**WORK ITEM**
Filter the entries for the word "under". Copy each line in which it occurs.
++++++++++
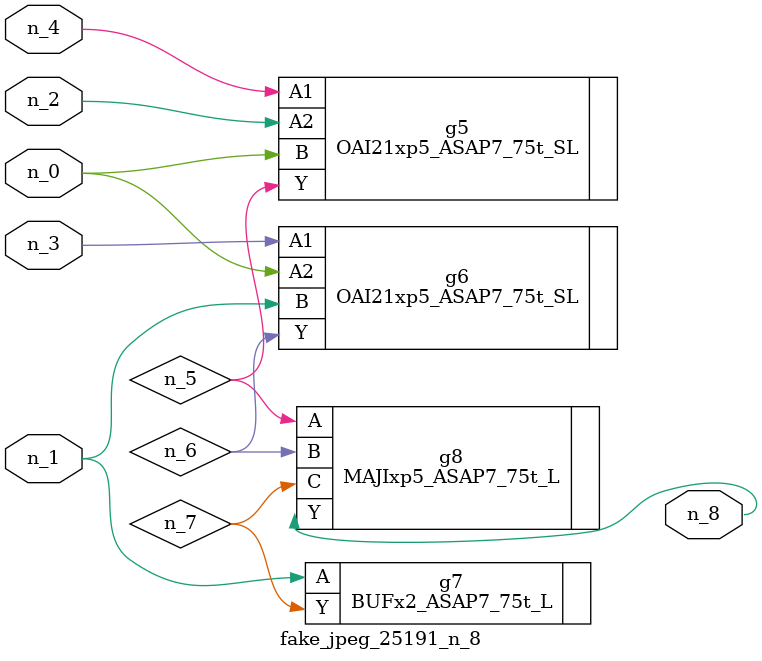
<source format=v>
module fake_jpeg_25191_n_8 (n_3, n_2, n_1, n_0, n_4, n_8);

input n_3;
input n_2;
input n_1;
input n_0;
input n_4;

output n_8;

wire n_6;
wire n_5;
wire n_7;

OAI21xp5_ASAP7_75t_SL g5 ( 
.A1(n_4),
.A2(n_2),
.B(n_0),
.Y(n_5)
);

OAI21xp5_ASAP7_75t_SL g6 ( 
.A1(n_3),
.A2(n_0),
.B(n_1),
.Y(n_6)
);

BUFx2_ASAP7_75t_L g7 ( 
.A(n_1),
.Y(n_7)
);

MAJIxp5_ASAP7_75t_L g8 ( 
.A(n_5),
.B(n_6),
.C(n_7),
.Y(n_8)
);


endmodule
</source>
++++++++++
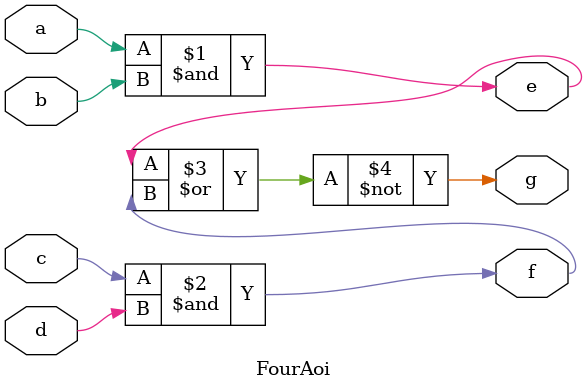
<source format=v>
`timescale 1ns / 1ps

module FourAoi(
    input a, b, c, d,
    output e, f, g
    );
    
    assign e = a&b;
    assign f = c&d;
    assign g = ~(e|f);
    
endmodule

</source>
++++++++++
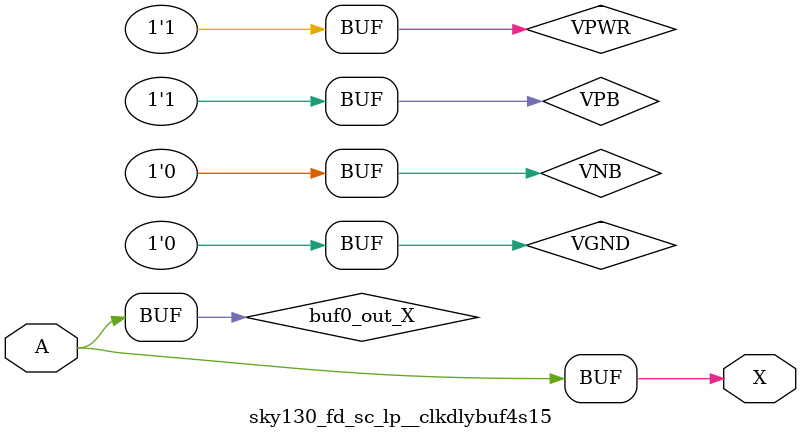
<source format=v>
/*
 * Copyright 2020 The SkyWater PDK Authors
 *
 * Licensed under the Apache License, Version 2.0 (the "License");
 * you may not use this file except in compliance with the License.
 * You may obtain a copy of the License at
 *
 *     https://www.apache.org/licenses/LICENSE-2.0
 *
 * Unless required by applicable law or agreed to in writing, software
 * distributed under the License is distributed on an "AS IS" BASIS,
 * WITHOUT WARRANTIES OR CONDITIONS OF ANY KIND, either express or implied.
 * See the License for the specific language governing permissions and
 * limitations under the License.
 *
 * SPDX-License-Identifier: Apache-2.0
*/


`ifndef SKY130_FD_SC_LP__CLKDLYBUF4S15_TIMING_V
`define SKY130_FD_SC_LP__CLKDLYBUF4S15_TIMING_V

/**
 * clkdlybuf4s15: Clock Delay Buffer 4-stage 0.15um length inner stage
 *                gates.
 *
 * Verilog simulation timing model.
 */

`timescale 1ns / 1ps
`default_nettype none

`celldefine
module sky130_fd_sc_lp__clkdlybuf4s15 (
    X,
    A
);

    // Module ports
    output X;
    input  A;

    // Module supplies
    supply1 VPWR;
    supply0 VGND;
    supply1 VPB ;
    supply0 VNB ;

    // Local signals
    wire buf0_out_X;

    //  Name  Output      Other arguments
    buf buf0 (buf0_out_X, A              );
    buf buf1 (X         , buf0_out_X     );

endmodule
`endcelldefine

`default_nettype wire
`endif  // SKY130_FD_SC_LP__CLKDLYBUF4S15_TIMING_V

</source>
++++++++++
**RESPONSE**
 * Licensed under the Apache License, Version 2.0 (the "License");
 * distributed under the License is distributed on an "AS IS" BASIS,
 * limitations under the License.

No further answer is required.